Which lines of the entries contain the string "always"? Copy each of them.

(Dataset excerpts)
§ §

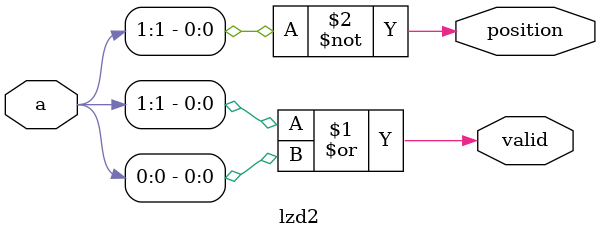
<source format=sv>
module lzd2 (
    input  logic [1:0] a,
    output logic       position,
    output logic       valid
);
    assign valid = a[1] | a[0]; 
    assign position = ~a[1]; 
endmodule

</source>
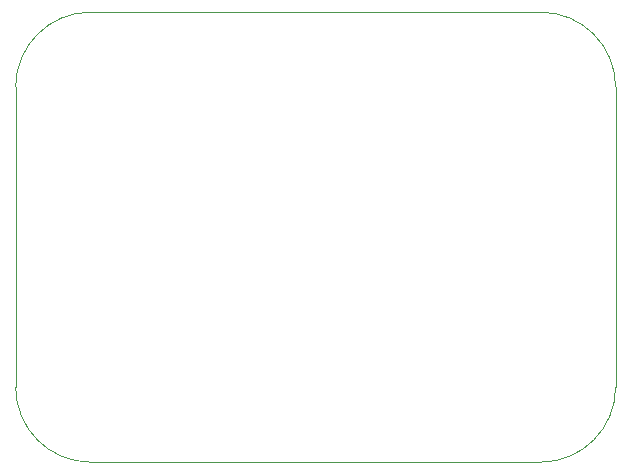
<source format=gbr>
%FSLAX46Y46*%
G04 Gerber Fmt 4.6, Leading zero omitted, Abs format (unit mm)*
G04 Created by KiCad (PCBNEW (2014-08-05 BZR 5054)-product) date Wed 12 Nov 2014 18:29:59 EST*
%MOMM*%
G01*
G04 APERTURE LIST*
%ADD10C,0.100000*%
G04 APERTURE END LIST*
D10*
X163830000Y-134620000D02*
X201930000Y-134620000D01*
X157480000Y-102870000D02*
X157480000Y-128270000D01*
X201930000Y-96520000D02*
X163830000Y-96520000D01*
X208280000Y-128270000D02*
X208280000Y-102870000D01*
X163830000Y-96520000D02*
G75*
G03X157480000Y-102870000I0J-6350000D01*
G74*
G01*
X208280000Y-102870000D02*
G75*
G03X201930000Y-96520000I-6350000J0D01*
G74*
G01*
X201930000Y-134620000D02*
G75*
G03X208280000Y-128270000I0J6350000D01*
G74*
G01*
X157480000Y-128270000D02*
G75*
G03X163830000Y-134620000I6350000J0D01*
G74*
G01*
M02*

</source>
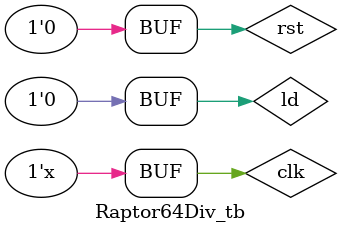
<source format=v>
module Raptor64Div(rst, clk, ld, sgn, isDivi, a, b, imm, qo, ro, dvByZr, done);
parameter DIV=3'd3;
parameter IDLE=3'd4;
parameter DONE=3'd5;
input clk;
input rst;
input ld;
input sgn;
input isDivi;
input [63:0] a;
input [63:0] b;
input [63:0] imm;
output [63:0] qo;
reg [63:0] qo;
output [63:0] ro;
reg [63:0] ro;
output done;
output dvByZr;
reg dvByZr;

reg [63:0] aa,bb;
reg so;
reg [2:0] state;
reg [7:0] cnt;
wire cnt_done = cnt==8'd0;
assign done = state==DONE;
reg ce1;
reg [63:0] q;
reg [64:0] r;
wire b0 = bb <= r;
wire [63:0] r1 = b0 ? r - bb : r;

always @(posedge clk)
if (rst) begin
	aa <= 64'd0;
	bb <= 64'd0;
	q <= 64'd0;
	r <= 64'd0;
	qo <= 64'd0;
	ro <= 64'd0;
	cnt <= 8'd0;
	state <= IDLE;
end
else
begin
if (!cnt_done)
	cnt <= cnt - 8'd1;

case(state)
IDLE:
	if (ld) begin
		if (sgn) begin
			q <= a[63] ? -a : a;
			bb <= isDivi ? (imm[63] ? -imm : imm) :(b[63] ? -b : b);
			so <= isDivi ? a[63] ^ imm[63] : a[63] ^ b[63];
		end
		else begin
			q <= a;
			bb <= isDivi ? imm : b;
			so <= 1'b0;
			$display("bb=%d", isDivi ? imm : b);
		end
		dvByZr <= isDivi ? imm==64'd0 : b==64'd0;
		r <= 64'd0;
		cnt <= 8'd65;
		state <= DIV;
	end
DIV:
	if (!cnt_done) begin
		$display("cnt:%d r1=%h q[63:0]=%h", cnt,r1,q);
		q <= {q[62:0],b0};
		r <= {r1,q[63]};
	end
	else begin
		$display("cnt:%d r1=%h q[63:0]=%h", cnt,r1,q);
		if (sgn) begin
			if (so) begin
				qo <= -q;
				ro <= -r[64:1];
			end
			else begin
				qo <= q;
				ro <= r[64:1];
			end
		end
		else begin
			qo <= q;
			ro <= r[64:1];
		end
		state <= DONE;
	end
DONE:
	state <= IDLE;
endcase
end

endmodule

module Raptor64Div_tb();

reg rst;
reg clk;
reg ld;
wire done;
wire [63:0] qo,ro;

initial begin
	clk = 1;
	rst = 0;
	#100 rst = 1;
	#100 rst = 0;
	#100 ld = 1;
	#150 ld = 0;
end

always #10 clk = ~clk;	//  50 MHz


Raptor64Div u1
(
	.rst(rst),
	.clk(clk),
	.ld(ld),
	.sgn(1'b1),
	.isDivi(1'b0),
	.a(64'd10005),
	.b(64'd27),
	.imm(64'd123),
	.qo(qo),
	.ro(ro),
	.dvByZr(),
	.done(done)
);

endmodule


</source>
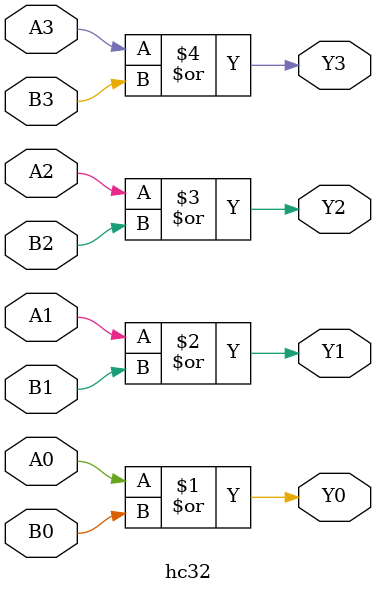
<source format=v>
module hc32 (
	input A0,
	input B0,
	output Y0,
	input A1,
	input B1,
	output Y1,
	input A2,
	input B2,
	output Y2,
	input A3,
	input B3,
	output Y3
);

assign Y0 = A0 | B0;
assign Y1 = A1 | B1;
assign Y2 = A2 | B2;
assign Y3 = A3 | B3;

endmodule

</source>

§ §

▶ [SOLUTION FOR THIS PROBLEM]:
always @(posedge clk)
always #10 clk = ~clk;	//  50 MHz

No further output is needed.